LOHS/BEL002 Ostend Lighthouse - Lange Nelle - Belgium
Latitude.....51˚ 14" 9'
Longitude..2˚ 55" 49'
Body of water...North Sea
Height above water...200 ft
When: Sunday 29 Sept 2013
Where: LOHS/BEL002 Xpedition to Lange Nell Lighthouse, Belgium
How: 15 meters.....21.350.00 Mhz
Time: Active.... 06:00 - 10:00 UTC and again at 17:00 - 19:00 UTC
Who: 16HS222 Luc will be your operator. Remember there will NOT be a net controller. Luc will work the pileup.......
There is a beautiful QSL card that will be sent out to those who make a correct QSO............
Would you be interested in doing an Xpedition to a Lighthouse near you? You can go to our "Xpeditions Forum" and you can post your request where you would like to set up your own HamSphere Lighthouse Xpedition.
See you on frequency! Come and join in on the fun!
The World Scout Jamboree On The Internet (JOTI) is an international Scout Meeting on the Internet which takes place every year on the third weekend of October. This is an official event of the World Organization of the Scout Movement.
During that weekend, thousands of Scouts from all over the world meet and communicate with each other over the Internet, using any technologies locally available, from web browsers to e-mail, chat programs, microphones, scanners and digital cameras. Scout groups can combine this event with the Jamboree On The Air (JOTA), an event where Scouts can communicate with each other over Amateur Radio frequencies with the assistance of a local radio Amateur Radio crew.
Most of the communication takes place over E-mail and in a chat network called IRC, the Internet Relay Chat.
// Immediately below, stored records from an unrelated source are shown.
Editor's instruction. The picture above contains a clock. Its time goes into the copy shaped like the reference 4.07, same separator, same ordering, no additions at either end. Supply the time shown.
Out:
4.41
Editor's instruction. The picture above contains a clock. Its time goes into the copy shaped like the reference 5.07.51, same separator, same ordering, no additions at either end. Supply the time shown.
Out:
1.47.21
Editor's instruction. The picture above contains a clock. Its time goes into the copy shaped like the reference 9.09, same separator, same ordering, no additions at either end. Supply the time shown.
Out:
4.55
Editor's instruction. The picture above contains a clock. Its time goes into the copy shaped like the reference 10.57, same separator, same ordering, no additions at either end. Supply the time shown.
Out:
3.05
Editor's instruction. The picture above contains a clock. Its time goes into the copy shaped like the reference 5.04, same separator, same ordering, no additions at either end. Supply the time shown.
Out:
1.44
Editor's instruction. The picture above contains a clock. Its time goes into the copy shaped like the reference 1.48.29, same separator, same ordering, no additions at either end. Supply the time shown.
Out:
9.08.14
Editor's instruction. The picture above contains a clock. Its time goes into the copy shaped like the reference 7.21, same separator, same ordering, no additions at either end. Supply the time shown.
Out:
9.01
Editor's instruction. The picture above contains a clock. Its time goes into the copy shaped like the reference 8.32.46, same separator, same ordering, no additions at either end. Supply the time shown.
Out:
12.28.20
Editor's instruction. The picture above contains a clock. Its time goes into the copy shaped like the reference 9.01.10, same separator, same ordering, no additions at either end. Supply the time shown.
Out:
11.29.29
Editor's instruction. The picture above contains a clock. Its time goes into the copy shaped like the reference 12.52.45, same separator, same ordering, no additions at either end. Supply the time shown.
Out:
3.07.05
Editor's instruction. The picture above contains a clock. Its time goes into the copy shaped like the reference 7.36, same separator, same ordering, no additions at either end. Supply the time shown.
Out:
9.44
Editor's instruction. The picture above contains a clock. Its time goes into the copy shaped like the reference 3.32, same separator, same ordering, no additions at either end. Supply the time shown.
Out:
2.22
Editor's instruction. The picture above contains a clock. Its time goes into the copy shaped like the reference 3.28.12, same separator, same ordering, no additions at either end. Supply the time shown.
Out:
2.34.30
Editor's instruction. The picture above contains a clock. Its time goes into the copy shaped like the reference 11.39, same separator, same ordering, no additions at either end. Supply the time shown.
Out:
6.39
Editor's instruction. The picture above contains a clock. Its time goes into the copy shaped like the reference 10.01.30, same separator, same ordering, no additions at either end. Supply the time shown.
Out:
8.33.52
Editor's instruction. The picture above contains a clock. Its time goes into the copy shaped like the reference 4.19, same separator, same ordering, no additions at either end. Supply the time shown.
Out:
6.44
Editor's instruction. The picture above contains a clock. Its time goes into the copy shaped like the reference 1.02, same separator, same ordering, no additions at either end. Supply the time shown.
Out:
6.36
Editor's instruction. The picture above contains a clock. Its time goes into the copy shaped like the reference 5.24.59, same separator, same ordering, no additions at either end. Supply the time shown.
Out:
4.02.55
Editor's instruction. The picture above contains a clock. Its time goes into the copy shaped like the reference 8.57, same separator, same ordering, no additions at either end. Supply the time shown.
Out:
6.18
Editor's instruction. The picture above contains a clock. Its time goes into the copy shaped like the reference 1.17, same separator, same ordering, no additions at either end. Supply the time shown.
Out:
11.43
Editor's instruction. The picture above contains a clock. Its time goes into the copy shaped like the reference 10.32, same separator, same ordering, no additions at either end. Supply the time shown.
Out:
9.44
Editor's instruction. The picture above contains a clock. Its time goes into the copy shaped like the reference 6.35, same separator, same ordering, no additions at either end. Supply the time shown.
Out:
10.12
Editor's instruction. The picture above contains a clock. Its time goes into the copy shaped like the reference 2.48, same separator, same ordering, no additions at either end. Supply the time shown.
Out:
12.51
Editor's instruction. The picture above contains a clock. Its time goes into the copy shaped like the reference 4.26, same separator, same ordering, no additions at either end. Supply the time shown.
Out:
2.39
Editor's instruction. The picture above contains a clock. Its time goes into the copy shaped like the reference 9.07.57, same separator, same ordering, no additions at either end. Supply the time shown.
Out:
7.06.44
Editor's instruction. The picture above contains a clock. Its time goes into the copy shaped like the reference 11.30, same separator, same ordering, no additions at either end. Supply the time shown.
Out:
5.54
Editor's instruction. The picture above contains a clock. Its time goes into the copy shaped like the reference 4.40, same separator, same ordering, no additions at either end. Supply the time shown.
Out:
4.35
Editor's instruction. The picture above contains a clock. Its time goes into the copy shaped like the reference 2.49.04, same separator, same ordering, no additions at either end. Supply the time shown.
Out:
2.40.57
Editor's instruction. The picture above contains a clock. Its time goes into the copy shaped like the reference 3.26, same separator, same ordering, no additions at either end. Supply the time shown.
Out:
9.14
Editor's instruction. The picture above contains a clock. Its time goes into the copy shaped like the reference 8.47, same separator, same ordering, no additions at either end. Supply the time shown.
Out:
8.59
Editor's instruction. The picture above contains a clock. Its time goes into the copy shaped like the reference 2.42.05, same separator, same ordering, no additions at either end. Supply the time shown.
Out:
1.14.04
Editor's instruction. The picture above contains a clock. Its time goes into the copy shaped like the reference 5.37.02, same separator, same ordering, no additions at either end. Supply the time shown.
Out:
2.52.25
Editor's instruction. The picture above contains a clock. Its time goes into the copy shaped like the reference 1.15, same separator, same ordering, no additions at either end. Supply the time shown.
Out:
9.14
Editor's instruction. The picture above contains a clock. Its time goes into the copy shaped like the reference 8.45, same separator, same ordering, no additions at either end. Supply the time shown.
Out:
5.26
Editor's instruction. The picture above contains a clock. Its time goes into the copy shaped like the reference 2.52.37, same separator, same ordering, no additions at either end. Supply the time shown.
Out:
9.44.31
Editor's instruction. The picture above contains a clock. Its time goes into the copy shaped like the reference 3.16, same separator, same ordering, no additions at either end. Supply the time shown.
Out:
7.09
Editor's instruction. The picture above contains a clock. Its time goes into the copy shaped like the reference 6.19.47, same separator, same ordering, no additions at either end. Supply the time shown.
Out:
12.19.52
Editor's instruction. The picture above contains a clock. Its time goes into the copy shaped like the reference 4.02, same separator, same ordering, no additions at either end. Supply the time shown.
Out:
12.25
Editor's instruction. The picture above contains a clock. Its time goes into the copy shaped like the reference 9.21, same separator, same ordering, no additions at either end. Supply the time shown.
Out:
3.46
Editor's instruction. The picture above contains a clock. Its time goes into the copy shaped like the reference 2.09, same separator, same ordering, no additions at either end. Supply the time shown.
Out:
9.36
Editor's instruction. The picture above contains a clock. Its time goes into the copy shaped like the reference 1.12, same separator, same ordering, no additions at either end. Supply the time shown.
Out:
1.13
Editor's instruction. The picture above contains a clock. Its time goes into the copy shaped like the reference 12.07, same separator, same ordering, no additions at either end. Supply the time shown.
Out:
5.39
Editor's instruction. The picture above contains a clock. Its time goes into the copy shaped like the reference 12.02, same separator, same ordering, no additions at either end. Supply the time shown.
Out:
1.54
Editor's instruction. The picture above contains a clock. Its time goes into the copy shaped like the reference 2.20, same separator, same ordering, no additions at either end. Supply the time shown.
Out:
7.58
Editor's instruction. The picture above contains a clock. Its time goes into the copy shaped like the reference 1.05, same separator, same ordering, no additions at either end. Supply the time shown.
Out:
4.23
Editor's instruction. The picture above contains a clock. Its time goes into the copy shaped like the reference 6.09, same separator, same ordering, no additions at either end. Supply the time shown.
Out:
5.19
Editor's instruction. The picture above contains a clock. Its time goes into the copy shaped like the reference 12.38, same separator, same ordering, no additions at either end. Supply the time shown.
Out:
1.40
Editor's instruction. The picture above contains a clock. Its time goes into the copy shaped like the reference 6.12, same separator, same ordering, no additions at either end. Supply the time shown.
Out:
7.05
JOTI allows you to build friendships with Scouts in other countries and to find out more about their civil and scouting life. Often, these contacts last for years and build the base for upcoming group trips and enterprises.
If we've raised your interest, just get a few suggestions from our web site and participate in this year's JOTI.
From Des Bryington, Group scouter in South Africa we hear this alarming news however:
"Our Group is hoping to once again use the HamSphere software to make contacts with other Scout Groups should they be 'on air' / using HamSphere. Last year our HamSphere call signs were taken off the Scouting Jota/Joti website. I think they are trying to encourage use of proper Ham Radio contacts/operators."
We will again activate 44HS250 & 44HS277 for the HGASG Scout Patrols so that Des and his group can enjoy this JOTA/JOTI event.
Welcome New Users
During June-Sept we saw about 17000 active users from 192 countries. The total number of countries represented is currently 229. HamSphere has three kinds of users. Trial, DX-Users and Subscribers. The Trial users can test the software for 7 days then they can decide whether they want to continue as subscribers or not. For third world countries and countries with lower standards of living we offer a so called DX-User account which gives the user "free-to-air" access to HamSphere. The DX-List is loosely based on PayPal's implementation of their payment system. Countries without PayPal access are automatically on the DX-List.
New Ham Call Signs
One of the purposes of HamSphere is to preserve the Ham Radio hobby and to inspire radio enthusiasts to get their own Amateur Radio license. Here is a list of call sign changes we have done over the past months. Some are upgraded Ham licenses and some are new licensees. Congratulations to your newly acquired tickets!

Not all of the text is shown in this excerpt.